The new school term is approaching (except for those of you in Scotland, for whom the new school term is here!). For most 11-12 year olds, this means a new school, as they make the transition from primary to secondary education. But ‘secondary school’ isn’t a specific enough term anymore; in order to understand what kind of school your child will be attending, you need to navigate your way through the differences between state and private, free schools and academies, foundation schools and faith schools. So, read on for a quick definition of the different types of secondary school now available.
1. State schools.
‘State school’ is the umbrella term for a school which is free for a child between the ages of 5 and 16 to attend. Most state schools have to follow the national curriculum, which should mean that children attending one state school should, over the course of an academic year, achieve broadly similar learning objectives to a child at another state school. All state schools are monitored by Ofsted (The Office for Standards and Education).

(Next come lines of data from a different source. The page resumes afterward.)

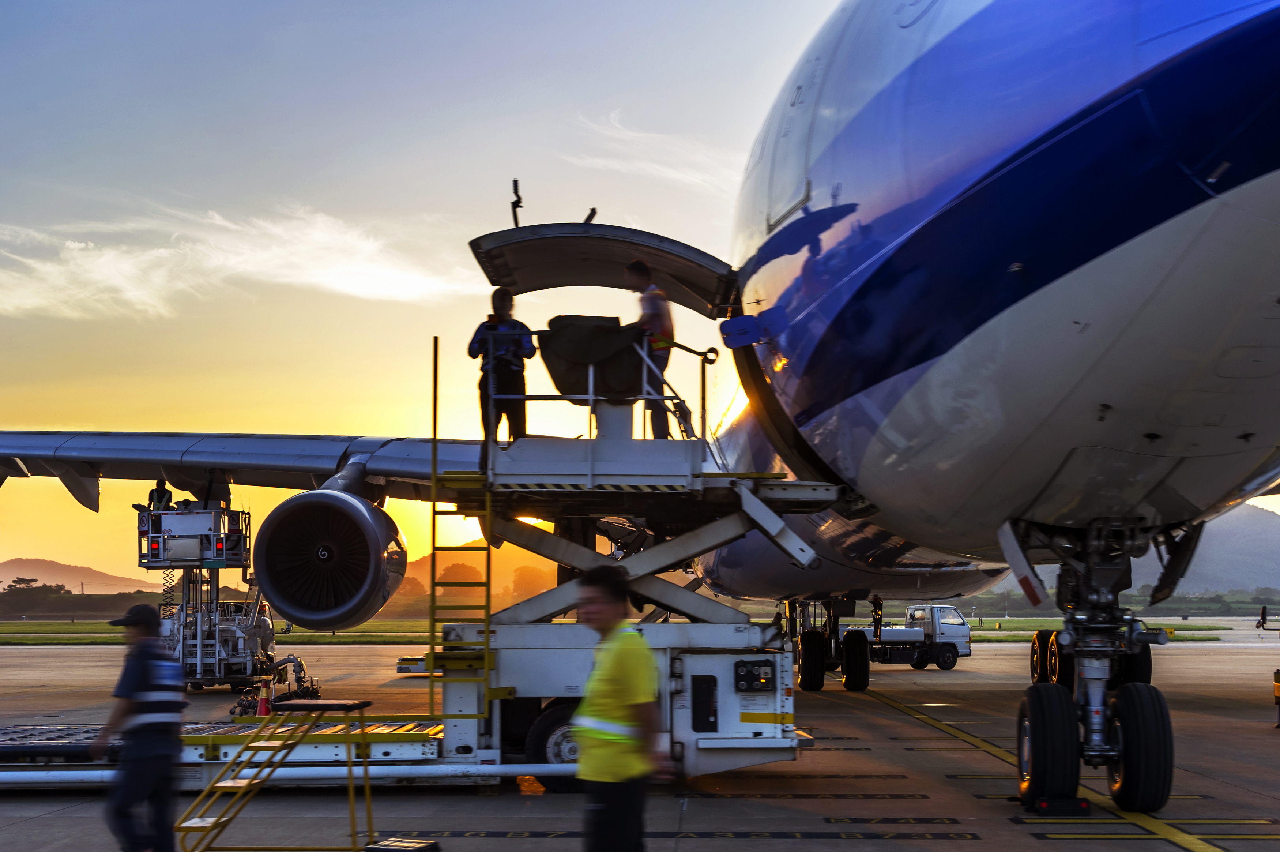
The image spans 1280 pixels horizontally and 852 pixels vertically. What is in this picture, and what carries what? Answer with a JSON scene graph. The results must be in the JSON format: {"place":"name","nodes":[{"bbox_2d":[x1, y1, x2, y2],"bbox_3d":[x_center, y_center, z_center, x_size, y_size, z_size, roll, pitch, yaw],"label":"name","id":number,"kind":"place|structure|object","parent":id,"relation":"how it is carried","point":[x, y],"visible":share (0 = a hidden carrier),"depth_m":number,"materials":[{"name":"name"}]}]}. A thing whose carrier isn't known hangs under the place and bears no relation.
{"place":"outdoors","nodes":[
{"label":"outdoors","id":0,"kind":"place"},
{"bbox_2d":[0,556,163,593],"label":"hill","id":1,"kind":"structure","parent":0,"point":[46,574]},
{"bbox_2d":[0,203,482,319],"label":"cloud","id":2,"kind":"structure","parent":0,"point":[337,274],"materials":[{"name":"white"}]},
{"bbox_2d":[397,543,563,603],"label":"hill","id":3,"kind":"structure","parent":0,"point":[439,589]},
{"bbox_2d":[0,616,1254,645],"label":"grass strip","id":4,"kind":"structure","parent":0,"point":[56,642],"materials":[{"name":"green plant"}]},
{"bbox_2d":[0,0,1279,586],"label":"sky","id":5,"kind":"structure","parent":0,"point":[790,55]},
{"bbox_2d":[0,631,1279,851],"label":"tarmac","id":6,"kind":"structure","parent":0,"point":[915,728],"materials":[{"name":"grey"}]},
{"bbox_2d":[92,601,185,851],"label":"man","id":7,"kind":"object","parent":6,"relation":"on","point":[126,800],"visible":0.98,"depth_m":10.11},
{"bbox_2d":[140,496,296,693],"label":"lift truck","id":8,"kind":"object","parent":6,"relation":"on","point":[216,669],"visible":0.6,"depth_m":29.42,"materials":[{"name":"metal"}]},
{"bbox_2d":[147,479,174,513],"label":"person","id":9,"kind":"object","parent":8,"relation":"on","point":[161,497],"visible":0.5,"depth_m":29.48},
{"bbox_2d":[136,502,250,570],"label":"platform","id":10,"kind":"object","parent":8,"relation":"on","point":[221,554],"visible":0.69,"depth_m":27.83,"materials":[{"name":"metal"}]},
{"bbox_2d":[255,676,273,717],"bbox_3d":[-4.639,3.361,21.956,0.320,0.576,0.334,0,-4,1],"label":"traffic cone","id":11,"kind":"object","parent":6,"relation":"on","point":[261,711],"visible":0.79,"depth_m":21.88,"materials":[{"name":"orange plastic"}]},
{"bbox_2d":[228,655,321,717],"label":"equipment","id":12,"kind":"object","parent":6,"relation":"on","point":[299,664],"visible":0.6,"depth_m":24.11,"materials":[{"name":"black metal"}]},
{"bbox_2d":[179,697,378,851],"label":"step ladder","id":13,"kind":"object","parent":6,"relation":"on","point":[366,790],"visible":0.98,"depth_m":10.70,"materials":[{"name":"yellow metal"}]},
{"bbox_2d":[0,763,581,787],"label":"white pipe","id":14,"kind":"object","parent":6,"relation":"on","point":[552,765],"visible":0.79,"depth_m":14.02,"materials":[{"name":"white metal"}]},
{"bbox_2d":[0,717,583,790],"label":"conveyor platform","id":15,"kind":"structure","parent":6,"relation":"on","point":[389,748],"depth_m":14.40,"materials":[{"name":"metal"}]},
{"bbox_2d":[364,835,441,851],"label":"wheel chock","id":16,"kind":"object","parent":6,"relation":"on","point":[399,847],"visible":0.99,"depth_m":10.42,"materials":[{"name":"black"}]},
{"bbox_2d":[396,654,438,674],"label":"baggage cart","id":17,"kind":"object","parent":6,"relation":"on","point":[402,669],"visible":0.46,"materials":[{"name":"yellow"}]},
{"bbox_2d":[571,561,667,851],"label":"man","id":18,"kind":"object","parent":6,"relation":"on","point":[599,587],"visible":0.98,"depth_m":8.41},
{"bbox_2d":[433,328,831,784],"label":"cargo loader","id":19,"kind":"object","parent":6,"relation":"on","point":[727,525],"visible":0.76,"depth_m":14.34,"materials":[{"name":"white metal"}]},
{"bbox_2d":[429,334,491,725],"bbox_3d":[-1.326,0.859,13.549,0.494,3.291,0.886,0,-4,1],"label":"ladder","id":20,"kind":"object","parent":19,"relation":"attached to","point":[434,450],"visible":0.89,"depth_m":13.59,"materials":[{"name":"yellow metal"}]},
{"bbox_2d":[468,287,533,450],"bbox_3d":[-1.095,-0.415,14.191,0.606,1.400,0.742,1,-5,-19],"label":"man","id":21,"kind":"object","parent":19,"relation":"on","point":[502,299],"visible":0.74,"depth_m":14.04},
{"bbox_2d":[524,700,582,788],"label":"wheel","id":22,"kind":"object","parent":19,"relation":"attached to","point":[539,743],"visible":0.39,"depth_m":14.03,"materials":[{"name":"black rubber"}]},
{"bbox_2d":[537,315,649,401],"bbox_3d":[-0.346,-0.509,14.296,0.982,0.732,0.840,0,-4,1],"label":"cover","id":23,"kind":"object","parent":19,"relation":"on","point":[599,334],"visible":0.7,"depth_m":14.09,"materials":[{"name":"black fabric"}]},
{"bbox_2d":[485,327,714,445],"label":"metal railing","id":24,"kind":"object","parent":19,"relation":"attached to","point":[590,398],"visible":0.54,"depth_m":14.11,"materials":[{"name":"metal"}]},
{"bbox_2d":[623,258,691,438],"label":"man","id":25,"kind":"object","parent":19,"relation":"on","point":[637,266],"visible":0.66,"depth_m":13.62},
{"bbox_2d":[732,657,775,691],"bbox_3d":[0.882,1.906,13.576,0.400,0.287,0.197,0,-4,1],"label":"control panel","id":26,"kind":"object","parent":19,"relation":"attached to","point":[737,666],"visible":0.97,"depth_m":13.54,"materials":[{"name":"black"}]},
{"bbox_2d":[0,0,1279,822],"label":"airplane","id":27,"kind":"object","parent":6,"relation":"on","point":[1003,326],"visible":0.91,"depth_m":12.49,"materials":[{"name":"blue metal"}]},
{"bbox_2d":[252,485,408,628],"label":"jet engine","id":28,"kind":"object","parent":27,"relation":"attached to","point":[346,517],"visible":0.96,"depth_m":20.62,"materials":[{"name":"grey metal"}]},
{"bbox_2d":[468,221,737,317],"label":"airplane door","id":29,"kind":"object","parent":27,"relation":"attached to","point":[632,254],"visible":0.75,"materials":[{"name":"metal"}]},
{"bbox_2d":[510,178,523,227],"bbox_3d":[-1.053,-1.893,15.246,0.123,0.506,0.236,0,-4,1],"label":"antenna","id":30,"kind":"object","parent":29,"relation":"attached to","point":[517,202],"visible":0.92,"depth_m":15.21,"materials":[{"name":"black"}]},
{"bbox_2d":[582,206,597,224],"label":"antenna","id":31,"kind":"object","parent":29,"relation":"on","point":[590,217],"visible":0.71,"depth_m":15.72,"materials":[{"name":"black"}]},
{"bbox_2d":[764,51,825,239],"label":"airplane door","id":32,"kind":"structure","parent":27,"relation":"in","point":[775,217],"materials":[{"name":"white metal"}]},
{"bbox_2d":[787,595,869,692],"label":"landing gear","id":33,"kind":"object","parent":27,"relation":"attached to","point":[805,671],"visible":0.75,"depth_m":32.87,"materials":[{"name":"black rubber"}]},
{"bbox_2d":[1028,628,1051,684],"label":"wheel","id":34,"kind":"object","parent":27,"relation":"attached to","point":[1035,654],"visible":0.45,"depth_m":22.10,"materials":[{"name":"black rubber"}]},
{"bbox_2d":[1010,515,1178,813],"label":"landing gear","id":35,"kind":"object","parent":27,"relation":"attached to","point":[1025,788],"visible":0.9,"depth_m":13.22,"materials":[{"name":"black rubber"}]},
{"bbox_2d":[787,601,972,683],"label":"truck","id":36,"kind":"object","parent":6,"relation":"on","point":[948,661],"visible":0.74,"depth_m":40.54,"materials":[{"name":"white metal"}]},
{"bbox_2d":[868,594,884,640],"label":"person","id":37,"kind":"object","parent":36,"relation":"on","point":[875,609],"visible":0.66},
{"bbox_2d":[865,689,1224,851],"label":"yellow line","id":38,"kind":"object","parent":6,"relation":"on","point":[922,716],"visible":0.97,"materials":[{"name":"yellow paint"}]},
{"bbox_2d":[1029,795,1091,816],"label":"wheel chock","id":39,"kind":"object","parent":6,"relation":"on","point":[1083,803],"visible":0.73,"depth_m":12.62,"materials":[{"name":"black"}]},
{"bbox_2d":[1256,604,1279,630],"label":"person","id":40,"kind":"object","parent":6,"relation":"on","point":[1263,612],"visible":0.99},
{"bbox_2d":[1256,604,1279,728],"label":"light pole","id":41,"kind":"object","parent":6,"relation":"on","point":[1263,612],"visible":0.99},
{"bbox_2d":[1271,669,1279,728],"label":"fire extinguisher","id":42,"kind":"object","parent":6,"relation":"on","point":[1278,686],"visible":0.99,"depth_m":21.86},
{"bbox_2d":[565,113,736,195],"label":"cloud","id":43,"kind":"structure","parent":0,"point":[680,177],"materials":[{"name":"white"}]},
{"bbox_2d":[991,501,1279,598],"label":"hill","id":44,"kind":"structure","parent":0,"point":[1273,542],"materials":[{"name":"grey"}]},
{"label":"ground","id":45,"kind":"structure","parent":0},
{"bbox_2d":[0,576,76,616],"label":"tree","id":46,"kind":"object","parent":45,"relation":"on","point":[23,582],"visible":0.91,"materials":[{"name":"green plant"}]},
{"bbox_2d":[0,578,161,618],"label":"tree line","id":47,"kind":"object","parent":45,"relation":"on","point":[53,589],"visible":0.7,"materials":[{"name":"plant"}]},
{"bbox_2d":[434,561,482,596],"label":"tree","id":48,"kind":"object","parent":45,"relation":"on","point":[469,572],"visible":0.55,"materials":[{"name":"plant"}]},
{"bbox_2d":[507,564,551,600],"label":"tree","id":49,"kind":"object","parent":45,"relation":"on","point":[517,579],"visible":0.53,"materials":[{"name":"plant"}]}
]}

2. Private schools (also known as Independent Schools).
In order to attend a private school, pupils (or, more accurately, their parents) will pay fees. Private schools do not have to follow the national curriculum, although some might choose to do so. Not all private schools are monitored by Ofsted – but all must be registered with the government.
An Academy is a publicly funded school, and therefore free for pupils to attend. However, academies are independent schools, in as much as they do not have to follow the national curriculum. An academy will have more autonomy from the local authority than a regular State School – not only does the funding for an academy come directly from the government rather than the local authority, but they can also set their own term dates and suchlike. They do, however, follow the same rules about admission procedures and special educational needs as ‘normal’ state schools.
4. Free schools.
A Free School is a type of Academy that has even more autonomy than a regular Academy. Not only can a Free School set its own term dates, but it can also set different pay and working conditions for staff, and it can change the length and times of the school day. As with a regular Academy, a Free School does not have to follow the national curriculum.
I hope that the next time you see or hear an article on the news using all these terms and titles, you will now have a better grasp of what is going on, and hence, a better understanding of what is happening in the wonderful world of education. When you do, you will be in a much better position to form your own opinions on the issue of the day!